To-do item: With the pictures left out, please return exactly the line holding "vfov_deg: 37.7" and each following line until the entries end.
[[ Data records open ]]
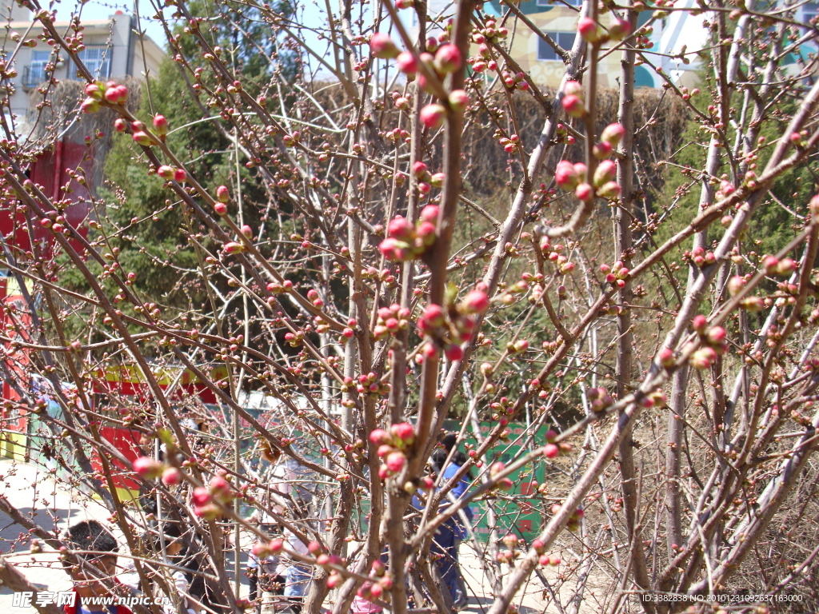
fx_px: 899
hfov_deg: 49.0
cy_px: 307
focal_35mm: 38
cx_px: 410
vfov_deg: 37.7
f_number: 3
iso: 50
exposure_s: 1/291
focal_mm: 6.36
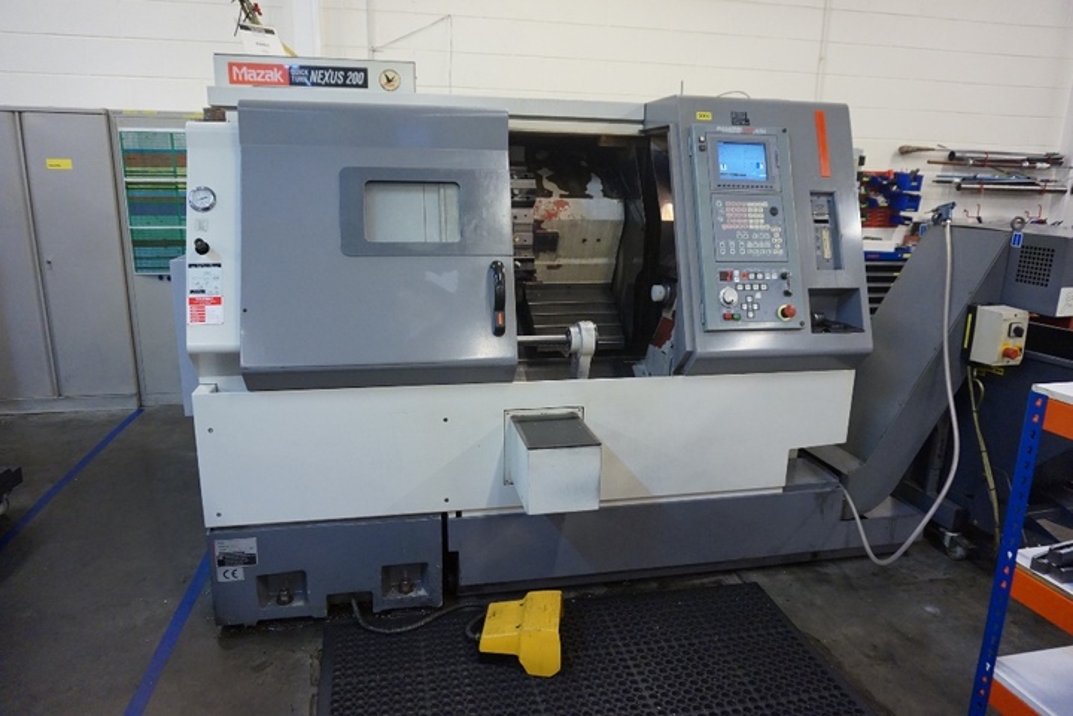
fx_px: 715
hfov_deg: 73.7
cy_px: 358
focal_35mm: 24
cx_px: 536
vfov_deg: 53.1
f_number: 3.5
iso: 2000
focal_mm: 16
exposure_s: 1/160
[[ Data records closed ]]
Task output:
vfov_deg: 37.7
f_number: 3
iso: 50
exposure_s: 1/291
focal_mm: 6.36
fx_px: 715
hfov_deg: 73.7
cy_px: 358
focal_35mm: 24
cx_px: 536
vfov_deg: 53.1
f_number: 3.5
iso: 2000
focal_mm: 16
exposure_s: 1/160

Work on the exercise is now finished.